Vendredi 25 novembre, deux dockers du Havre étaient convoqués au tribunal correctionnel de Paris, pour faits de violences prétendument commis lors d’une manifestation contre la loi travail le 14 juin dernier à Paris.

 

Leur interpellation, survenue le jour de la venue du secrétaire général Philippe Martinez dans la cité portuaire, était une véritable provocation à l’encontre de la CGT, syndicat unique des dockers. Dès que la nouvelle de l’interpellation a été connue, les dockers et ouvriers portuaires ont cessé le travail, stoppant toute activité sur le port. La grève s’était arrêté en fin de journée, quand les deux dockers avaient été relâchés après toute une journée de garde à vue à Paris.

Suite à cette garde à vue, les deux dockers comparaissaient devant le tribunal correctionnel de Paris, l’un pour violence contre un agent des forces de l’ordre, l’autre pour jet de projectiles.

 

Attention, justice de classe...

Ce vendredi 25 était donc une nouvelle journée de mobilisation, avec une délégation de 150 dockers du Havre et des représentants d’autres ports, du syndicat du nettoyage, de l’Union départementale de la Manche. Un rassemblement de faible ampleur au regard de la déclaration de Philippe Martinez affirmant pourtant le 31 août que « toute la CGT va se mobiliser pour dénoncer ce cas ». Mais choix fait par les structures syndicales de refuser toute provocation...

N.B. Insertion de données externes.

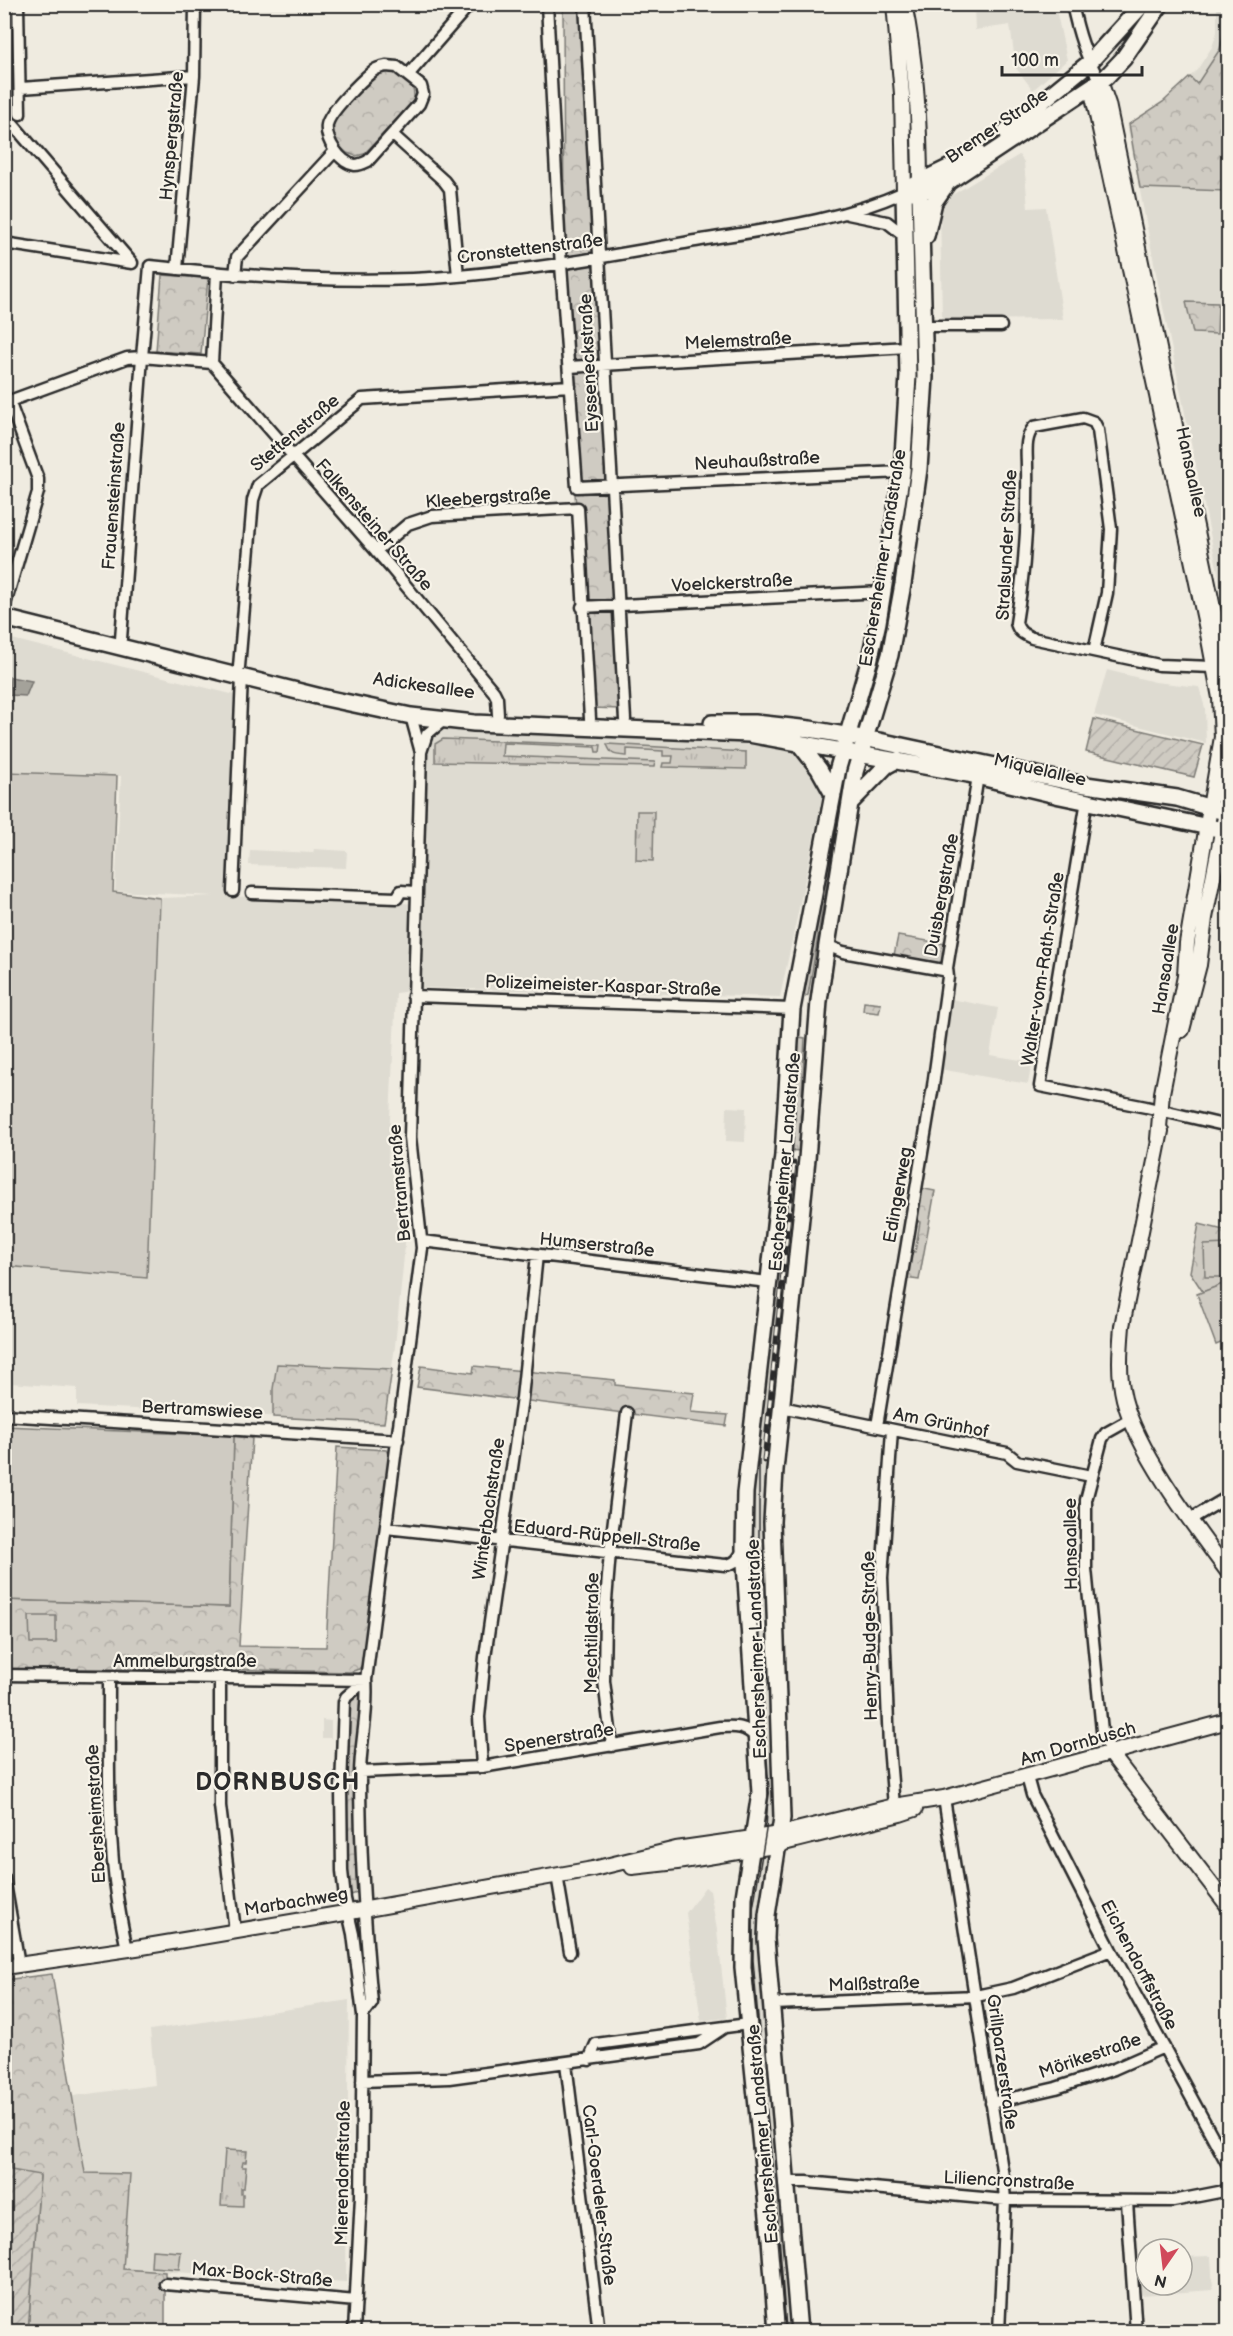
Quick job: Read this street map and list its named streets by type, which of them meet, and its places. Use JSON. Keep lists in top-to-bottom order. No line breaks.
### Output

Dans le tribunal, le scénario désormais habituel : dénonciation des violences des manifestantEs, des vidéos (dont une issue d’un journal russe !) qui ne montrent rien, 45 jours d’ITT pour un flic, etc. Le procureur demande quand même huit mois, dont quatre fermes avec aménagement de peine, et quatre avec sursis. Les avocats des deux dockers montreront sans peine qu’aucun début de preuve n’est fourni et ont donc exigé la relaxe. Mais attention, la justice de classe est en action. Délibéré le 16 décembre.